Online vape and hemp sellers should take this threat very seriously.
The FDA’s lack of product regulation is the crisis
“The Justice Department is committed to enforcing the laws that prevent the sale and distribution of unlawful e-cigarettes,” said DOJ Civil Division head Brian Boynton. “We will work closely with our Task Force partners to address this crisis with all of the enforcement tools available to us.”
The real crisis for the FDA is that the vape-consuming public doesn’t like the seven terrible devices authorized by the FDA (along with a handful of tobacco-flavored refills), and insists instead on buying effective open-system devices and flavored e-liquids, or convenient disposable vapes.
The FDA hasn’t authorized the sale of any vaping products in a flavor other than tobacco, any bottled e-liquids, or any high-capacity disposables. All the products the agency has authorized are unpalatable or underpowered, and all of them combined account for just a few percent of the convenience store vape market, and almost none of the vape shop and online markets.
The FDA-authorized vapes—all manufactured by Big Tobacco-owned companies—earned a green light from the FDA precisely because almost nobody likes them, and the agency obviously has no intention of authorizing anything people actually want. That stubbornness has led to an ever-expanding gray market in which legitimate businesses sell products that may or may not be legal by hazy FDA standards.

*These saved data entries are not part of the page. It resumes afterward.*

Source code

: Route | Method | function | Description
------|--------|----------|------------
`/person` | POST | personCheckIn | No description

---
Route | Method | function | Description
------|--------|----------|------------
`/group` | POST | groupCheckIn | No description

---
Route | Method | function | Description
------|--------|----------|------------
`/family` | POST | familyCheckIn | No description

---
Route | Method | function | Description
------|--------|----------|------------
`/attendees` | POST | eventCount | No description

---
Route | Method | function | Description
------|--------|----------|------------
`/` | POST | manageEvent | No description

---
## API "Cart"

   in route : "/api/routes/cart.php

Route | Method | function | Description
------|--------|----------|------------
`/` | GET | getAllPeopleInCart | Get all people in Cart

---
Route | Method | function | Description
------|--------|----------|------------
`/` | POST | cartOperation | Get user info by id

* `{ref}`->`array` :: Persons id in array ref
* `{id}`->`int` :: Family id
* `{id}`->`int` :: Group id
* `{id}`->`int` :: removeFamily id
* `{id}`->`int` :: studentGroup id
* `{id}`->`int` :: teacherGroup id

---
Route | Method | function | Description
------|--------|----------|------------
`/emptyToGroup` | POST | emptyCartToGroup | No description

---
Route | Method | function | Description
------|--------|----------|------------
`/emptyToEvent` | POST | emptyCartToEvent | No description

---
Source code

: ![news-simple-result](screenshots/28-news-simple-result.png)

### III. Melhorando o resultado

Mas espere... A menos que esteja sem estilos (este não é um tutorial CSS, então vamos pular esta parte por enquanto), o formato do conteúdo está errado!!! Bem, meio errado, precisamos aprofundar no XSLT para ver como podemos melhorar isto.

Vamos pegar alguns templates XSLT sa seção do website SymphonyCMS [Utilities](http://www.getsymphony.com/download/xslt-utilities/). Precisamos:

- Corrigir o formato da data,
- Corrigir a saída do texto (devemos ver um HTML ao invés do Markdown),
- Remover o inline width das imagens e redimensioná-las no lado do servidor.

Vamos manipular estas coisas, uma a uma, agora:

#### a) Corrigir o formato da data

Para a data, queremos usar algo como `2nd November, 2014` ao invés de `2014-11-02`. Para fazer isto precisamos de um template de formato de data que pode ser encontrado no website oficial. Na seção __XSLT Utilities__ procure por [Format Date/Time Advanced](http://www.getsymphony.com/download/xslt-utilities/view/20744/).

The FDA hasn’t authorized the sale of any vaping products since the appointment of current CTP Director Brian King two years ago, and it is King’s and the FDA’s pig-headed determination to deny reality that has created the gigantic mess the FDA now faces. If the agency had behaved like every other product regulator, it would have recognized the vape product features 10-20 million American consumers want, created published safety standards that must be met, and presided over a well-regulated market that wouldn't require armed police to maintain.
Instead, the FDA is forming an enforcement task force and sending federal police agencies to round up thousands of “outlaws” the agency itself created by refusing to acknowledge public demand for attractive and effective legal vape products.